* _Passage to read_
◆ ◆ ◆ ◆
The last real recession was 1991/92...Anyone in the Western economies, under, say, 35 today, has never really been in the working world during recessionary times.....they've probably only ever experienced rising asset prices, and relatively prosperous times, with occasional very minor pauses in the upward trend...

I remember the 'oil shock' price effects of the 1970's...the high inflation years of that period...the several recessions....the stagflation (rising inflation/falling prices)....the credit rationing....the business failures...the unemplyoment....the Oct 1987 sharemarket crash...the near paralysis of Japan's economy for some 11 years, until very recently (in 1987, before the sharemarket crash set off a chain of bad events, the Imperial Palace in Tokyo had been valued at more than the entire state of California!!)....It wasn't an easy 13 years, or so, globally, between, say, 1972/3, and about 1985/6.


We don't know what effects we'll see out of the current situation...


On the credit side, we have the China & India economies booming - and, with it very strong economies that supply them with the raw materials to feed the growth....We have central banks around the world that will work hard to keep financial liquidity in national economies to keep the world moving, as credit tightens....And, we have globally interconnected economies that can - to an extent - compensate each other.


On the debit side, we do know we have rising oil prices, falling property asset values, some upward inflation trends, uncertain financial markets, and tightening credit markets....We see likely recession in the US - and slowing economic activity in Europe....And, we've seen how the US sub prime mortgage crisis began as a local US issue last year - and suddenly exploded around the world through the international banking system within months.
◆ ◆ ◆ ◆
* _Tasks and exercises_
1. In the text on recessions, list the conditions named in the first sentence of the paragraph that begins "On the debit side".
2. Carry the text on recessions forward from its last sentence.
The data below has no role in this work.
◆ ◆ ◆ ◆
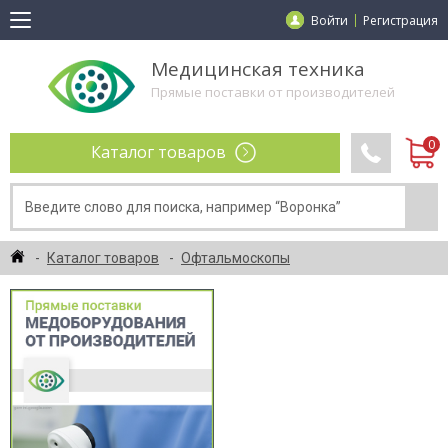
Войти
Регистрация
Медицинская техника
Прямые поставки от производителей
Каталог товаров
Каталог товаров
Офтальмоскопы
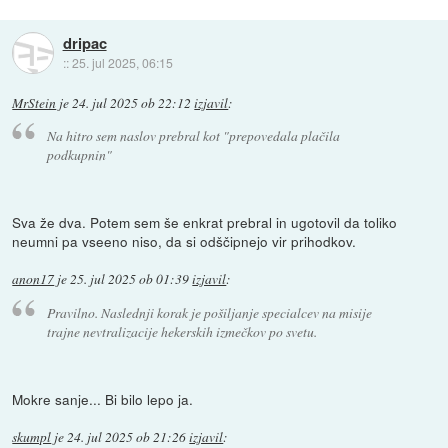
dripac
::
25. jul 2025, 06:15
MrStein
je
24. jul 2025 ob 22:12
izjavil
:
Na hitro sem naslov prebral kot "prepovedala plačila
podkupnin
"
Sva že dva. Potem sem še enkrat prebral in ugotovil da toliko
neumni pa vseeno niso, da si odščipnejo vir prihodkov.
anon17
je
25. jul 2025 ob 01:39
izjavil
:
Pravilno. Naslednji korak je pošiljanje specialcev na misije
trajne nevtralizacije hekerskih izmečkov po svetu.
Mokre sanje... Bi bilo lepo ja.
skumpl
je
24. jul 2025 ob 21:26
izjavil
:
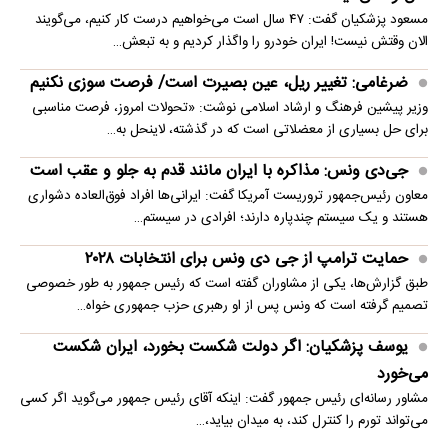
مسعود پزشکیان گفت: ۴۷ سال است می‌خواهیم درست کار کنیم، می‌گویند
الان وقتش نیست! ایران خودرو را واگذار کردیم و به تبعش…
ضرغامی: تغییر ریل، عین بصیرت است/ فرصت سوزی نکنیم
وزیر پیشین فرهنگ و ارشاد اسلامی نوشت: «تحولات امروز، فرصت مناسبی
برای حل بسیاری از معضلاتی‌ است که در گذشته، لاینحل به…
جی‌دی ونس: مذاکره با ایران مانند قدم به جلو و عقب است
معاون رئیس‌جمهور تروریست آمریکا گفت: ایرانی‌ها افراد فوق‌العاده دشواری
هستند و یک سیستم چندپاره دارند؛ افرادی در سیستم…
حمایت ترامپ از جی دی ونس برای انتخابات ۲۰۲۸
طبق گزارش‌ها، یکی از مشاوران گفته است که رئیس جمهور به طور خصوصی
تصمیم گرفته است که ونس پس از او رهبری حزب جمهوری خواه…
یوسف پزشکیان: اگر دولت شکست بخورد، ایران شکست
می‌خورد
مشاور رسانه‌ای رئیس جمهور گفت: اینکه آقای رئیس جمهور می‌گوید اگر کسی
می‌تواند تورم را کنترل کند، به میدان بیاید،…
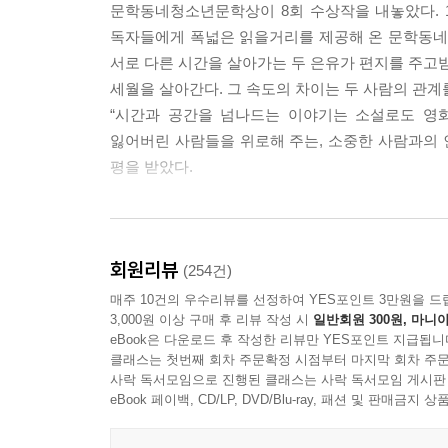
문학동네청소년문학상이 8회 수상작을 내놓았다. 
독자들에게 폭넓은 읽을거리를 제공해 온 문학동네
서로 다른 시간을 살아가는 두 은유가 편지를 주고받으
세월을 살아간다. 그 속도의 차이는 두 사람의 관
“시간과 공간을 넘나드는 이야기는 소설로도 영화
잃어버린 사람들을 위로해 주는, 소중한 사람과의 
평을 받았다.
34년의 시간을 거슬러 잘못 배달된 편지
회원리뷰
믿을 수 없는 기적의 시작
(254건)
2016년, 아빠의 재혼을 앞두고 은유는 마음이 어
매주 10건의 우수리뷰를 선정하여 YES포인트 3만원을 드
3,000원 이상 구매 후 리뷰 작성 시
일반회원 300원, 마니아
대해선 아무것도 모른다. 세상에 존재했는지조차 의
eBook은 다운로드 후 작성한 리뷰만 YES포인트 지급됩니
여자’의 존재는 껄끄럽다. 그런 은유에게 아빠는 1
클래스는 첫번째 회차 주문확정 시점부터 마지막 회차 주문
거슬러 1982년에 사는 또 다른 은유에게 도착
사락 독서모임으로 진행된 클래스는 사락 독서모임 게시판
장난으로 답장을 보내고 있다고 오해한 현재의 은유.
eBook 페이백, CD/LP, DVD/Blu-ray, 패션 및 판매금
터놓는 사이로 발전한다.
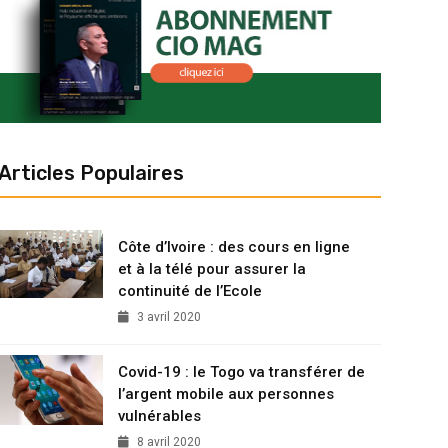
Articles Populaires
Côte d’Ivoire : des cours en ligne
et à la télé pour assurer la
continuité de l’Ecole
3 avril 2020
Covid-19 : le Togo va transférer de
l’argent mobile aux personnes
vulnérables
8 avril 2020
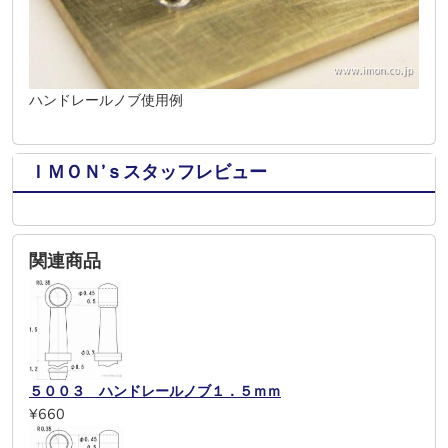
ハンドレールノブ使用例
ＩＭＯＮ’ｓスタッフレビュー
関連商品
５００３ ハンドレールノブ１．５ｍｍ
¥660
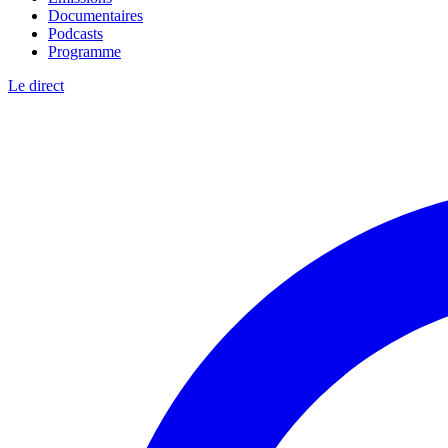
Documentaires
Podcasts
Programme
Le direct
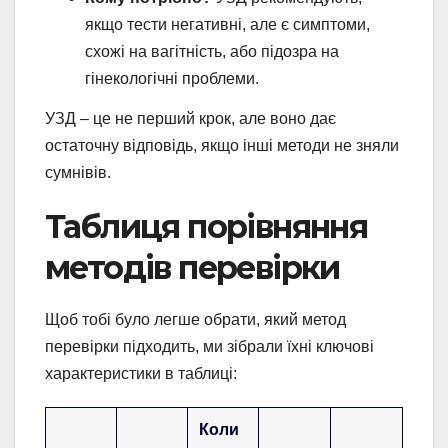
якщо тести негативні, але є симптоми,
схожі на вагітність, або підозра на
гінекологічні проблеми.
УЗД – це не перший крок, але воно дає
остаточну відповідь, якщо інші методи не зняли
сумнівів.
Таблиця порівняння
методів перевірки
Щоб тобі було легше обрати, який метод
перевірки підходить, ми зібрали їхні ключові
характеристики в таблиці:
Коли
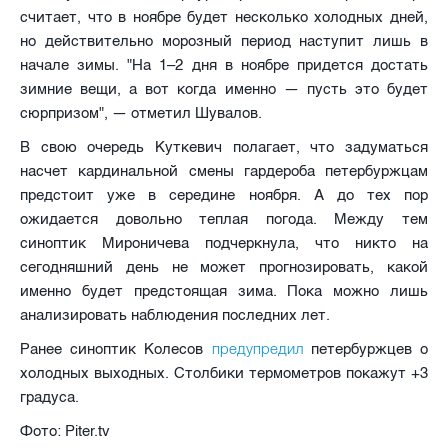
считает, что в ноябре будет несколько холодных дней,
но действительно морозный период наступит лишь в
начале зимы. "На 1–2 дня в ноябре придется достать
зимние вещи, а вот когда именно — пусть это будет
сюрпризом", — отметил Шувалов.
В свою очередь Куткевич полагает, что задуматься
насчет кардинальной смены гардероба петербуржцам
предстоит уже в середине ноября. А до тех пор
ожидается довольно теплая погода. Между тем
синоптик Мироничева подчеркнула, что никто на
сегодняшний день не может прогнозировать, какой
именно будет предстоящая зима. Пока можно лишь
анализировать наблюдения последних лет.
предупредил
Ранее синоптик Колесов
петербуржцев о
холодных выходных. Столбики термометров покажут +3
градуса.
Фото: Piter.tv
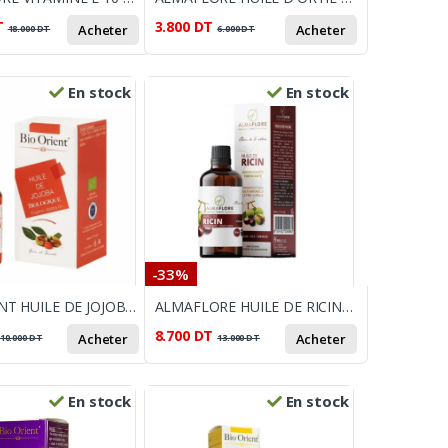
T
3.800
DT
Acheter
Acheter
18.000
DT
6.000
DT
En stock
En stock
-33%
BIO ORIENT HUILE DE JOJOBA 10ML
ALMAFLORE HUILE DE RICIN BIO 50ML
8.700
DT
Acheter
Acheter
10.000
DT
13.000
DT
En stock
En stock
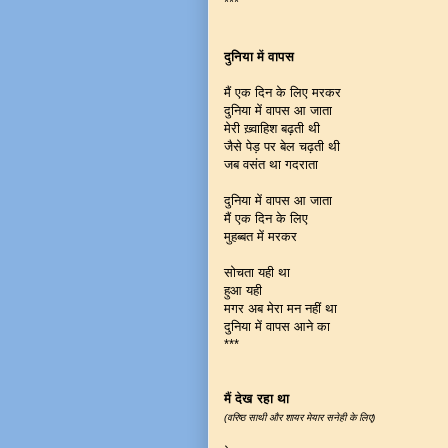
***
दुनिया में वापस
मैं एक दिन के लिए मरकर
दुनिया में वापस आ जाता
मेरी ख़्वाहिश बढ़ती थी
जैसे पेड़ पर बेल चढ़ती थी
जब वसंत था गदराता
दुनिया में वापस आ जाता
मैं एक दिन के लिए
मुहब्बत में मरकर
सोचता यही था
हुआ यही
मगर अब मेरा मन नहीं था
दुनिया में वापस आने का
***
मैं देख रहा था
(वरिष्ठ साथी और शायर मेयार सनेही के लिए)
◆ ◆ ◆ ◆
* _Written responses_
1.
- rising oil prices
- falling property asset values
- some upward inflation trends
- uncertain financial markets
- tightening credit markets

2.
In the past, at the early signs of instability, there was typically an early 'denial' phase....A business as usual mentality, for awhile. Its takes time for the effects to work through - sellers of assets typically ask high (good times) prices for quite awhile as demand, in fact, is falling away.....Then, the penny drops this ain't a 'glitch' - and, when it does, the effect can be fast...and down...Buyers largely disappear, assets become illiquid.


At this point, there was typically an initial flight of capital to perceived 'safety' (in 1988, after the 1987 sharemarket crash, it was to property)...and, to gold....to oil futures...to...to...anything perceived as safe.

If the tough times are short-lasting, then things stabilize fairly quickly....If they don't, then even the 'safe' investments fall in value - quickly....In tough recessions - almost every asset falls in value, in the end.

The best position to be in, in uncertain times, is to be cashed up, if possible.....'Cash is King' is very real, when cash is in short supply. Assets, while good to have, don't pay the food bill, the gas bill, and the mortgage....


So, what's the best way to go in today's situation?


(i) Recognise things are uncertain, in a real sense. Unpredictable.

(ii) Preserve cash in these times, as much as possible....Offload 'weaker' assets.

(iii) Reduce debt, as much as possible....Get leaner.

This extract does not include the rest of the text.